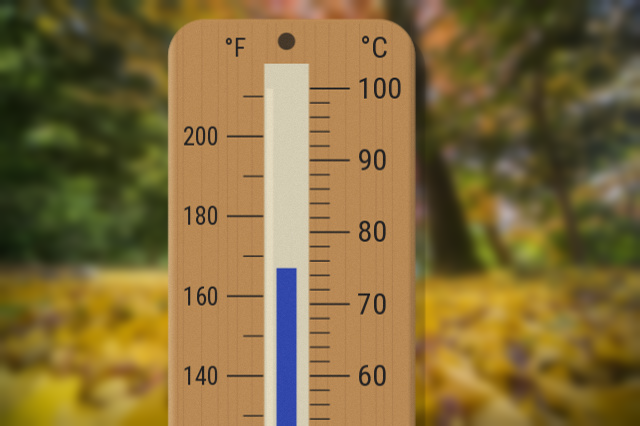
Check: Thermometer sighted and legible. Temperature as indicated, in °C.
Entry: 75 °C
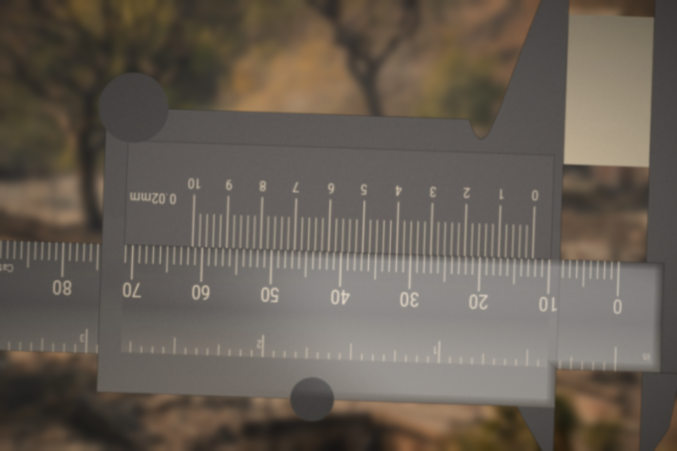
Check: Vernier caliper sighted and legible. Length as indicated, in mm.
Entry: 12.4 mm
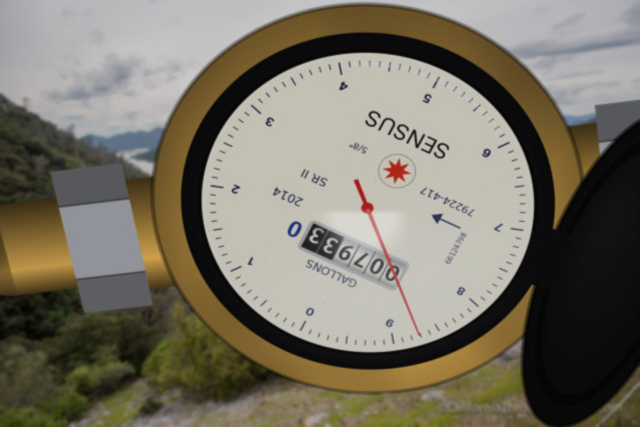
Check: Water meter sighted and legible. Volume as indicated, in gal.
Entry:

§

▶ _Problem requirements_
Copy out the text of all the records above word for word, leaving out the pictures.

▶ _Solution for this task_
Check: Thermometer sighted and legible. Temperature as indicated, in °C.
Entry: 75 °C
Check: Vernier caliper sighted and legible. Length as indicated, in mm.
Entry: 12.4 mm
Check: Water meter sighted and legible. Volume as indicated, in gal.
Entry:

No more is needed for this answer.